| TO-DO ITEM |
Copy out the rows word for word, starting at the very first line and ending with the line that contains "macht, ob eine", including that line.
(DATASET CONTENT Opens)
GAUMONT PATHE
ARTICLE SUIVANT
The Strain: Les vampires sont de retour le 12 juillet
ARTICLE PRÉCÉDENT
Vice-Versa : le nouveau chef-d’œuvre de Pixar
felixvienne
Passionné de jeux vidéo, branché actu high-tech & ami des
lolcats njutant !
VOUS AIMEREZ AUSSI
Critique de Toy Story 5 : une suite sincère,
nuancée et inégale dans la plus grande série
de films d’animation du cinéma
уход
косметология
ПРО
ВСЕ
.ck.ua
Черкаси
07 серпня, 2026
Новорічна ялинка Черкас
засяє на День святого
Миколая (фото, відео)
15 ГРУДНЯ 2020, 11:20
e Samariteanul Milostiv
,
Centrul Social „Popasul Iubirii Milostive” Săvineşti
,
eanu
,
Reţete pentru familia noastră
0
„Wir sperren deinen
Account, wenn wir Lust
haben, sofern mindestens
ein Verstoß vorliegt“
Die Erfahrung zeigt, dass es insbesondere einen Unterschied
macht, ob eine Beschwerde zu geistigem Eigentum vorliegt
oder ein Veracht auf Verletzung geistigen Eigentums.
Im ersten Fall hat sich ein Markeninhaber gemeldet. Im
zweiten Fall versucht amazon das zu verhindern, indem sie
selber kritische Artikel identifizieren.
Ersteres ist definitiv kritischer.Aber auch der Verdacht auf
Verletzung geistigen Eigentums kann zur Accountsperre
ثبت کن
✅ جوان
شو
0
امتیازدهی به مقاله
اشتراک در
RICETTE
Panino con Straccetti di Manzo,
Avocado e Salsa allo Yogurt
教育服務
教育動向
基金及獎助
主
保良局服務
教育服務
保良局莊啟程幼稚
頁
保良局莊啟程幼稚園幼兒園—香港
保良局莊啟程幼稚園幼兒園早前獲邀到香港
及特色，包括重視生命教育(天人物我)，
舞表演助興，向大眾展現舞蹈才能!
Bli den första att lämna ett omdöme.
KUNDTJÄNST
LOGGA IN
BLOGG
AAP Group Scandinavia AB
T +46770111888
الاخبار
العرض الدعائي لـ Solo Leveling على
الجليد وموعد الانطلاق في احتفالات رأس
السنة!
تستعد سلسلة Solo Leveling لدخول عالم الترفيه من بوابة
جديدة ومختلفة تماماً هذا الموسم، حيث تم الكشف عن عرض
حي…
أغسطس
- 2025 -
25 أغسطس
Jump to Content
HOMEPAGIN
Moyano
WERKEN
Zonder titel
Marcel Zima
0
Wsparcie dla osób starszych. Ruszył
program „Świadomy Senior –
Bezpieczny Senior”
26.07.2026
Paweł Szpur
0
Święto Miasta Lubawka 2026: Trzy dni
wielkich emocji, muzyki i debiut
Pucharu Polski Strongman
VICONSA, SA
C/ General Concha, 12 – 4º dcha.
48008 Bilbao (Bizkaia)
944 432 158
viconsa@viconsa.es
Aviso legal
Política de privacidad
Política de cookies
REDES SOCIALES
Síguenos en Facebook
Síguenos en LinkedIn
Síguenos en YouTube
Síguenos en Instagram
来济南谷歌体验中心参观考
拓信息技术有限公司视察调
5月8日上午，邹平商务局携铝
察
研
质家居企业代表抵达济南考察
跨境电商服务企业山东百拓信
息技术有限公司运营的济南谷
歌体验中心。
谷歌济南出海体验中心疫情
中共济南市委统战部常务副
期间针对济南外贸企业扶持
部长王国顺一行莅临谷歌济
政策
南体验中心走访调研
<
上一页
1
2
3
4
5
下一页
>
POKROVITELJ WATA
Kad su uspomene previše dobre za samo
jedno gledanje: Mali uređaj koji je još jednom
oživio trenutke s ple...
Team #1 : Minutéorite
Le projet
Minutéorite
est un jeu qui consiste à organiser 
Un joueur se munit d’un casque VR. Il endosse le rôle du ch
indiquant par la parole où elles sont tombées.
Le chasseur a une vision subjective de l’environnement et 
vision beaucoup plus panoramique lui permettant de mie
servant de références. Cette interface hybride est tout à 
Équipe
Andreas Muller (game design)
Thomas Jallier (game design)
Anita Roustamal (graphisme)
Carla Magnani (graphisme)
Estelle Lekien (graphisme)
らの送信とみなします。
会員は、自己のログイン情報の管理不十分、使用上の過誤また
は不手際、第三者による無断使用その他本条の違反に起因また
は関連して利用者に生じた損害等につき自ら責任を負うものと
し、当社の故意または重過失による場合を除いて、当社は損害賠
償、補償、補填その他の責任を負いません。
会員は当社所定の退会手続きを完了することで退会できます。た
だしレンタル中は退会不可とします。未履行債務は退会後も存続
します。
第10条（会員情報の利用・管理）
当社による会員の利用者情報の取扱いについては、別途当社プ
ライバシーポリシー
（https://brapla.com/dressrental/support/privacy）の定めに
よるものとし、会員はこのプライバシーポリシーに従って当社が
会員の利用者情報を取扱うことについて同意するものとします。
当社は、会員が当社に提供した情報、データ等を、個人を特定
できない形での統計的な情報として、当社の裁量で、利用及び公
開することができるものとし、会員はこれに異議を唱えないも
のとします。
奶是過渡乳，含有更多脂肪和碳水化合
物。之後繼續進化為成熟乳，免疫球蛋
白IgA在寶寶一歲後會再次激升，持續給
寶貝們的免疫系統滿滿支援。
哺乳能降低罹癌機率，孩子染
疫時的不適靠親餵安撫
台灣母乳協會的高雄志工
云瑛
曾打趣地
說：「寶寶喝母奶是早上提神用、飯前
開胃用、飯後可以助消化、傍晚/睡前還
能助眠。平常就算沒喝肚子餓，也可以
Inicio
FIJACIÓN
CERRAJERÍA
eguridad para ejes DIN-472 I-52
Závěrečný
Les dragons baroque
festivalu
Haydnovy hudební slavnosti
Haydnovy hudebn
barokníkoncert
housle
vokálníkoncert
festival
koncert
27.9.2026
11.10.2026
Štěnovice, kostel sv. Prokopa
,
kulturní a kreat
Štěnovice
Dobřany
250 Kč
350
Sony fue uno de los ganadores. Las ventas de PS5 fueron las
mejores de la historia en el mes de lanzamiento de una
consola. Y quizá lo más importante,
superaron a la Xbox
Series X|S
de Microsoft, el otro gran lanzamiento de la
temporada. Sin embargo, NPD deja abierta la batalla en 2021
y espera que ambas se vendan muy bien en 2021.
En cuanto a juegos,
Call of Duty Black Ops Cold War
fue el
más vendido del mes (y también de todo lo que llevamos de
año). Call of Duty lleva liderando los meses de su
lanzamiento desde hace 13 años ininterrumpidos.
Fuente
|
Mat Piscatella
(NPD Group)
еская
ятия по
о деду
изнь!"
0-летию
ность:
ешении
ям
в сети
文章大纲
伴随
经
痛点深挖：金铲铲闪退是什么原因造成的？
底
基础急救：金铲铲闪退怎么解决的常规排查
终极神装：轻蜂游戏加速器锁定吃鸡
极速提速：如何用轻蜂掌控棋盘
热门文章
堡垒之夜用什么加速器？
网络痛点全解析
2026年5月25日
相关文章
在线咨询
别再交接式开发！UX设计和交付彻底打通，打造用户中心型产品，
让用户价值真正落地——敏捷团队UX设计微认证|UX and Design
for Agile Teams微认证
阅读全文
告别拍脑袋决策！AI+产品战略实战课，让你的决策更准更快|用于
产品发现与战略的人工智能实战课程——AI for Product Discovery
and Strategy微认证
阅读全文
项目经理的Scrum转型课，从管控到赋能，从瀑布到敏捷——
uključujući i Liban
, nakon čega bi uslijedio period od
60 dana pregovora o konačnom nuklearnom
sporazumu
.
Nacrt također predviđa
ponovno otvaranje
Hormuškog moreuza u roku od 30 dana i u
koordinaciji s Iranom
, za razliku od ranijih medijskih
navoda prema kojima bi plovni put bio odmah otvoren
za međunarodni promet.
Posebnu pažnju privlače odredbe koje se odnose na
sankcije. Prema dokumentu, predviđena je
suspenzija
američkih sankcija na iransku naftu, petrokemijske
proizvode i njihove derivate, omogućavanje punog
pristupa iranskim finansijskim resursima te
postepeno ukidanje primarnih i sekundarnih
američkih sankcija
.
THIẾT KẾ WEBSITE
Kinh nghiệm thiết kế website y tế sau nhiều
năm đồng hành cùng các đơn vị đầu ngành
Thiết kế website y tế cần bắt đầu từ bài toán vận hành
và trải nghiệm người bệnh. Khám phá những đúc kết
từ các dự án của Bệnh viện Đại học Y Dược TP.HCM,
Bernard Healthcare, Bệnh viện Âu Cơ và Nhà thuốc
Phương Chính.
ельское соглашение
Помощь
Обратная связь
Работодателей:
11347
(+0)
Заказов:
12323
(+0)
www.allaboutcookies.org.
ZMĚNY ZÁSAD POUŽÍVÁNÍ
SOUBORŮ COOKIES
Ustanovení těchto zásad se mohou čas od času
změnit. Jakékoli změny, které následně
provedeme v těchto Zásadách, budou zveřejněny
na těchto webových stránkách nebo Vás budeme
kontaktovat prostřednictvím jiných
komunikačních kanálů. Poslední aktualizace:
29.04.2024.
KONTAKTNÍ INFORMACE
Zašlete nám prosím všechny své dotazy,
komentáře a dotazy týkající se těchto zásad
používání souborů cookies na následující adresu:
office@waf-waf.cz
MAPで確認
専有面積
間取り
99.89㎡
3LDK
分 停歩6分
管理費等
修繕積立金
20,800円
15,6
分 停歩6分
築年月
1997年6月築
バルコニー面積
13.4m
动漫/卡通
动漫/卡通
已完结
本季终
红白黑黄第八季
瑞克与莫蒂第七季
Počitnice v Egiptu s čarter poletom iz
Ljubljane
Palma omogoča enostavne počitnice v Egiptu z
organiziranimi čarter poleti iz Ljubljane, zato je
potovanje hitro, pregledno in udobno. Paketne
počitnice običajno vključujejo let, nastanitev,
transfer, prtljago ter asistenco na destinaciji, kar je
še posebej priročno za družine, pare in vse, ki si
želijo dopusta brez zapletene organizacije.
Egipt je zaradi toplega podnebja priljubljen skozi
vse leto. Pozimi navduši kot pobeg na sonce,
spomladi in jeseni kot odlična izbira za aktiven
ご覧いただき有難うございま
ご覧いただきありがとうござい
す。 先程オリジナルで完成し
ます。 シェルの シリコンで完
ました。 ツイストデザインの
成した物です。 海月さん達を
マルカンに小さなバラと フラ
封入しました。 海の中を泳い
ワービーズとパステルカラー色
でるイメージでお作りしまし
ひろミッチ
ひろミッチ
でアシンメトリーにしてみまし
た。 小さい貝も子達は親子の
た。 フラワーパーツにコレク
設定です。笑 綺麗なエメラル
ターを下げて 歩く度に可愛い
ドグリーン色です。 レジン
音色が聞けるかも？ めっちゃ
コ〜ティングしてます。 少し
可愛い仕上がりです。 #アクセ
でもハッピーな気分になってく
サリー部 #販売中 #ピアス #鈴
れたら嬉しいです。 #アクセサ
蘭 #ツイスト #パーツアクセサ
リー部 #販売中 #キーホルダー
(DATASET CONTENT Closes)
| ANSWER SPACE |
GAUMONT PATHE
ARTICLE SUIVANT
The Strain: Les vampires sont de retour le 12 juillet
ARTICLE PRÉCÉDENT
Vice-Versa : le nouveau chef-d’œuvre de Pixar
felixvienne
Passionné de jeux vidéo, branché actu high-tech & ami des
lolcats njutant !
VOUS AIMEREZ AUSSI
Critique de Toy Story 5 : une suite sincère,
nuancée et inégale dans la plus grande série
de films d’animation du cinéma
уход
косметология
ПРО
ВСЕ
.ck.ua
Черкаси
07 серпня, 2026
Новорічна ялинка Черкас
засяє на День святого
Миколая (фото, відео)
15 ГРУДНЯ 2020, 11:20
e Samariteanul Milostiv
,
Centrul Social „Popasul Iubirii Milostive” Săvineşti
,
eanu
,
Reţete pentru familia noastră
0
„Wir sperren deinen
Account, wenn wir Lust
haben, sofern mindestens
ein Verstoß vorliegt“
Die Erfahrung zeigt, dass es insbesondere einen Unterschied
macht, ob eine Beschwerde zu geistigem Eigentum vorliegt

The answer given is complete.